* _What is required_:
Where a line contains the word "BlueOceanApi", copy that line from the records below.

=== Record excerpts ===

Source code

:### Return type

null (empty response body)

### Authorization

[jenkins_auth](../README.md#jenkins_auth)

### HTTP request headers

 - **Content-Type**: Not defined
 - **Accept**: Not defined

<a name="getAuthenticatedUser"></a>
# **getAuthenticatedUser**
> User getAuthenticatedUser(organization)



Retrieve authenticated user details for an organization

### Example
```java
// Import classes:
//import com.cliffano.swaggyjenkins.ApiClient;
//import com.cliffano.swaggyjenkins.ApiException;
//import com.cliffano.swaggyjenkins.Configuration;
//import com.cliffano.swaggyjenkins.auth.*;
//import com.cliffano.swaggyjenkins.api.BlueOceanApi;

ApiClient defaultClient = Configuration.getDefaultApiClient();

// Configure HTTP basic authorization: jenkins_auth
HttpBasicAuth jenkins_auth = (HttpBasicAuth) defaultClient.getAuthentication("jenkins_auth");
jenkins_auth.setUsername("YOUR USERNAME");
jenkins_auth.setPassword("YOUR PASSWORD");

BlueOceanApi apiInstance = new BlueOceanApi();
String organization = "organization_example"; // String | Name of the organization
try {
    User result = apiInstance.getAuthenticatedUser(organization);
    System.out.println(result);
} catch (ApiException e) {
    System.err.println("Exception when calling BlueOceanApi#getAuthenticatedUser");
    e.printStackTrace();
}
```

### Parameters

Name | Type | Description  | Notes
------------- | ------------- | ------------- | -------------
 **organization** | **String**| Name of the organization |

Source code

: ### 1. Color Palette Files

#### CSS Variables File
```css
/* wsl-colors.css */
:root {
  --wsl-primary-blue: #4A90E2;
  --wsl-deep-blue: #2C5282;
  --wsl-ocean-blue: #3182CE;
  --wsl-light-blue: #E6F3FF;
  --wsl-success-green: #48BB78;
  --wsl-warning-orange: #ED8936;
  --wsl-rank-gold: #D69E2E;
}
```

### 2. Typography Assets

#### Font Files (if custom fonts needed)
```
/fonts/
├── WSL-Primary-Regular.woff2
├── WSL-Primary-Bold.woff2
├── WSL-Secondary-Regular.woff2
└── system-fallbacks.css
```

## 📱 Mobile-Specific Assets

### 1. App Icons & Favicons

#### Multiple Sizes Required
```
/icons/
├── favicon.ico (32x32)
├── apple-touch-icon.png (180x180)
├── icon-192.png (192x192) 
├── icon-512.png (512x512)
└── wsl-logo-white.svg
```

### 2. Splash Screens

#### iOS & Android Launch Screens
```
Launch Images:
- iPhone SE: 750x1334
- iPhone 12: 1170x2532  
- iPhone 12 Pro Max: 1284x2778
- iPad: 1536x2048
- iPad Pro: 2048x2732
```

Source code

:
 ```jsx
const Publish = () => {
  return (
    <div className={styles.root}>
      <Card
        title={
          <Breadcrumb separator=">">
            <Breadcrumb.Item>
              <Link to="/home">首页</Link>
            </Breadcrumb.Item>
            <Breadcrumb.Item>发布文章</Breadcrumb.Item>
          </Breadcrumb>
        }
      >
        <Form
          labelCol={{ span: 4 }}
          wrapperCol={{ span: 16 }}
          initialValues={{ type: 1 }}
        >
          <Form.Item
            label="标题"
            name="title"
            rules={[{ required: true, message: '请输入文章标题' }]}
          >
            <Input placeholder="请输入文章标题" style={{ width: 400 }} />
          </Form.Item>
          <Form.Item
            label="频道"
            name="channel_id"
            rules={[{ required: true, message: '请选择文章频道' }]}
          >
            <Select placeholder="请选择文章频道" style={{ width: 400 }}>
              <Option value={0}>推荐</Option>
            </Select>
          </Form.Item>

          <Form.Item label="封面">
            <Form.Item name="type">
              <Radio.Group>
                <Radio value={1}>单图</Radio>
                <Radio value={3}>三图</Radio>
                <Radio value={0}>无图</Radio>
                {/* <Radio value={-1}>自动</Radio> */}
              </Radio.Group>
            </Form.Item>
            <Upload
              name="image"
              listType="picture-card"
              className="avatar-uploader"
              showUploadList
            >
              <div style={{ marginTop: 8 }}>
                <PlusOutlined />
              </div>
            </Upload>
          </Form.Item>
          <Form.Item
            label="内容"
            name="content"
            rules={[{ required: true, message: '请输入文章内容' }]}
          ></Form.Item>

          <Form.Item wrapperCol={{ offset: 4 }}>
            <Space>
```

===

* _Written response_:
//import com.cliffano.swaggyjenkins.api.BlueOceanApi;
BlueOceanApi apiInstance = new BlueOceanApi();
    System.err.println("Exception when calling BlueOceanApi#getAuthenticatedUser");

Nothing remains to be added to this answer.